Il FACS (Facial Action Coding System) è un sistema di codifica delle espressioni facciali sviluppato da Ekman e Friesen nel 1978 da cui è derivato, successivamente, il sistema chiamato Emotion Facial Action Coding (EMFACS), sviluppato dagli stessi autori qualche anno dopo (1984). Entrambi FACS ed EMFACS sono stati costruiti su base anatomica per misurare oggettivamente i movimenti facciali visibili. Sulla base dei risultati empirici, il FACS comprende 44 movimenti facciali discriminabili visibilmente che, singolarmente o in combinazione, rappresentano tutti i movimenti facciali possibili. Questi movimenti sono chiamati “unità d’azione” (AU). Ad ognuna di queste unità d’azione è stato assegnato un numero, in modo che ad ogni movimento visibile nell’espressione del viso possa descritto con un codice. Oltre al codice numerico, ad ogni movimento facciale vengono anche assegnati dei codici letterali in base all’intensità del movimento, alla lateralità e all’asimmetria di alcune unità di azione. In confronto al FACS, l’ EMFACS registra solo quelle unità d’azione associate alle emozioni.

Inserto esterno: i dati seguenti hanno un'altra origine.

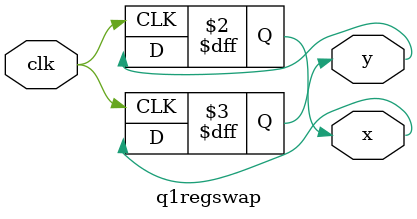
<source format=v>
`timescale 1ns / 1ps


module q1regswap(clk,x,y);
    input clk;  //to trigger 
    output x;   //variable 1
    output y;   //variable 2
    reg y;      //register 2
    reg x;      //register 1
    
    always @(posedge clk)   
    begin       //procedural statements
      #2;
      x<=y;     //non-blocking assignment 
      y<=x;
    end
    endmodule
</source>
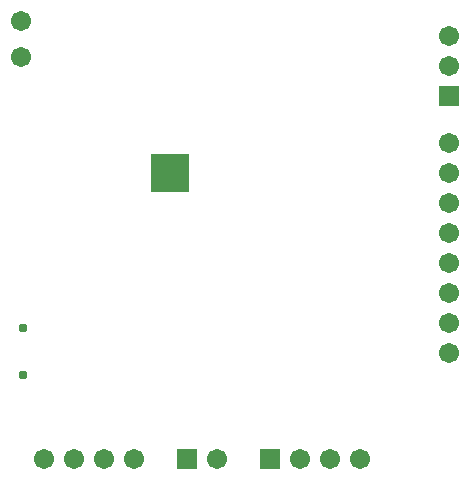
<source format=gbs>
G04*
G04 #@! TF.GenerationSoftware,Altium Limited,Altium Designer,18.1.7 (191)*
G04*
G04 Layer_Color=16711935*
%FSLAX43Y43*%
%MOMM*%
G71*
G01*
G75*
%ADD45R,3.203X3.203*%
%ADD46C,1.703*%
%ADD47R,1.703X1.703*%
%ADD48R,1.703X1.703*%
%ADD49C,0.783*%
%ADD50C,1.103*%
D45*
X16795Y27944D02*
D03*
D46*
X4191Y37719D02*
D03*
Y40767D02*
D03*
X32893Y3683D02*
D03*
X30353D02*
D03*
X27813D02*
D03*
X20728D02*
D03*
X40386Y36957D02*
D03*
Y39497D02*
D03*
Y30484D02*
D03*
Y27944D02*
D03*
Y25404D02*
D03*
Y22864D02*
D03*
Y20324D02*
D03*
Y17784D02*
D03*
Y15244D02*
D03*
Y12704D02*
D03*
X13743Y3683D02*
D03*
X11203D02*
D03*
X8663D02*
D03*
X6123D02*
D03*
D47*
X25273D02*
D03*
X18188D02*
D03*
D48*
X40386Y34417D02*
D03*
D49*
X4367Y10827D02*
D03*
Y14827D02*
D03*
D50*
X17399Y28571D02*
D03*
X16129Y27301D02*
D03*
Y28571D02*
D03*
X17399Y27305D02*
D03*
M02*

</source>
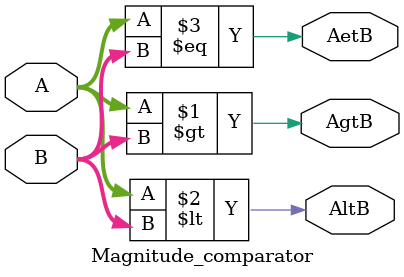
<source format=v>
`timescale 1ns / 1ps
module Magnitude_comparator(
    input [3:0] A,
    input [3:0] B,
    output AgtB,
    output AltB,
    output AetB
);

assign AgtB = (A > B);
assign AltB = (A < B);
assign AetB = (A == B);

endmodule

</source>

Per registrare le espressioni facciali che fanno parte di un “evento” emotivo, all’interno di un flusso continuo di comportamenti espressivi, Friesen e Ekman (1984) hanno definito nell’EMFACS delle regole (“event rules”) per convertire determinati pattern di unità di azione in specifiche emozioni primarie (felicità, sorpresa, rabbia, disprezzo, disgusto, paura, tristezza) o emozioni miste, quest’ultime date dalla presenza di AU determinanti di almeno due diverse emozioni di base che insorgono nello stesso tempo o dal mascheramento di una delle due con un’emozione che va nella direzione opposta. Nell’EMFACS sono presenti, inoltre, delle norme per distinguere le emozioni spontanee (come il sorriso “Duchenne” identificabile nel movimento dell’orbicolare dell’occhio) e quelle controllate (come il sorriso falso, dove non è presente alcun movimento dell’orbicolare dell’occhio).
L’impiego del FACS e dell’EMFACS risulta complesso nel loro completo potenziale all’interno del setting psicoterapico per due motivi: innanzitutto il nostro occhio non può rilevare accuratamente tutte le emozioni facciali per la loro velocità, inoltre, la nostra memoria di lavoro non può processare allo stesso tempo l’intera gamma di stimoli (le espressioni facciali che compaiono nel volto del paziente in tempo reale, i contenuti verbali che questo espone, le proprie sensazioni, la formulazione di domande e di risposte) che fanno parte del lavoro psicoterapico.
Per poter sfruttare pienamente lo strumento di Ekman e Friesen, sarebbe necessario filmare le sedute di psicoterapia e, con un programma di codifica automatico o attraverso la visione dei filmati al rallentatore, rivedere e analizzare le espressioni e le microespressioni presentate dal paziente, avendo tutto il tempo a disposizione di elaborarle e inserirle all’interno di un costrutto psicologico più ampio, come la diagnosi, le modalità di intervento. Questa procedura, se non impiegata a scopo di ricerca, risulta artificiosa e dispendiosa in termini di tempo e di energia per lo psicoterapeuta: è impensabile per ogni ora di psicoterapia passarne altre 3 o 4 ad analizzare filmati.
L’impiego del FACS in psicoterapia può comunque risultare utile. Un occhio allenato può infatti identificare quelle espressioni che compaiono più spesso nel volto del paziente e, avvalendosi delle espressioni facciali come indicatore emozionale, il terapeuta può notare in tempo reale quali sono nella relazione i trigger emotivi, vale a dire quegli argomenti o quelle affermazioni che suscitano eventi emozionali.
L’impiego del FACS nel contesto psicoterapico può essere utile in ogni momento di interazione terapeuta-paziente sia a livello relazionale, sia in fase diagnostica che durante il processo di cambiamento.